Problem set
A: Return everything in the excerpt on the Bangsamoro peace process from "But along with" down to "explain these obstacles.", unchanged.
B: Answer these questions using the excerpt on the Bangsamoro peace process:
(i) Who said, "From rebel to government, the transformation is hard"?
(ii) What have the combatants grown impatient with?
(iii) According to Lara, for whom did the agreement spell promises?

Excerpted text
But along with casualties of the COVID-19 pandemic, funding constraints, delays and bureaucratic challenges have proven to be a test. 

“From rebel to government, the transformation is hard,”  said Madato. As someone who oversees some beneficiaries of the decommissioning package, she has to explain these obstacles.

The combatants have grown impatient with the slow progress of their decommissioning and the delivery of socioeconomic benefits. 

The burden of making the peace agreement work lies with the MILF leadership and the responsiveness of the Philippine government. Leading the Bangsamoro government technically makes key members of the MILF part of the administration, and this partnership serves as the bellwether for the strength of the peace treaty’s execution. 


The path to peace also lies outside the current actors at the peace table. 

“The normalization process should not be seen only in relation to the MILF,” Lara said, “The agreement spelled promises for other sectors in the Bangsamoro.”

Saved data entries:
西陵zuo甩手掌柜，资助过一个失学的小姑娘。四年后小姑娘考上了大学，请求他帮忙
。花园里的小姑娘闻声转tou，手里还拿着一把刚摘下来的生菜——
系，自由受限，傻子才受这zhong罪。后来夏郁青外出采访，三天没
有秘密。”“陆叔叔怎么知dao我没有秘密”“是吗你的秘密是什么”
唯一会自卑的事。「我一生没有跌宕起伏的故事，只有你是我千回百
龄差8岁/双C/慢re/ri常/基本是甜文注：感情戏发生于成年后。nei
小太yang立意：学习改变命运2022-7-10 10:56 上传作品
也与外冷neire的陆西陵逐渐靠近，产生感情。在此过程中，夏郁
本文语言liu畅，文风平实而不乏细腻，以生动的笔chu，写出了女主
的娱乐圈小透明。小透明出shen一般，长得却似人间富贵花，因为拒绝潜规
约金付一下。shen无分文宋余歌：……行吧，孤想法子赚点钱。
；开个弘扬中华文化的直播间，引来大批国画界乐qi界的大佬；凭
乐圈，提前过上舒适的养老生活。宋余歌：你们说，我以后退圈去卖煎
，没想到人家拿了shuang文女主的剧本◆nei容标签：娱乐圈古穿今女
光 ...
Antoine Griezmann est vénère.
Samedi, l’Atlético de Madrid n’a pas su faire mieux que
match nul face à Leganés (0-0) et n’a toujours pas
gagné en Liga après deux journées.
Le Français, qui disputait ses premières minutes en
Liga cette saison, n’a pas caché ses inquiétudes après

Solved tasks
A:
But along with casualties of the COVID-19 pandemic, funding constraints, delays and bureaucratic challenges have proven to be a test. 

“From rebel to government, the transformation is hard,”  said Madato. As someone who oversees some beneficiaries of the decommissioning package, she has to explain these obstacles.

B:
(i) Madato
(ii) The slow progress of their decommissioning and the delivery of socioeconomic benefits
(iii) Other sectors in the Bangsamoro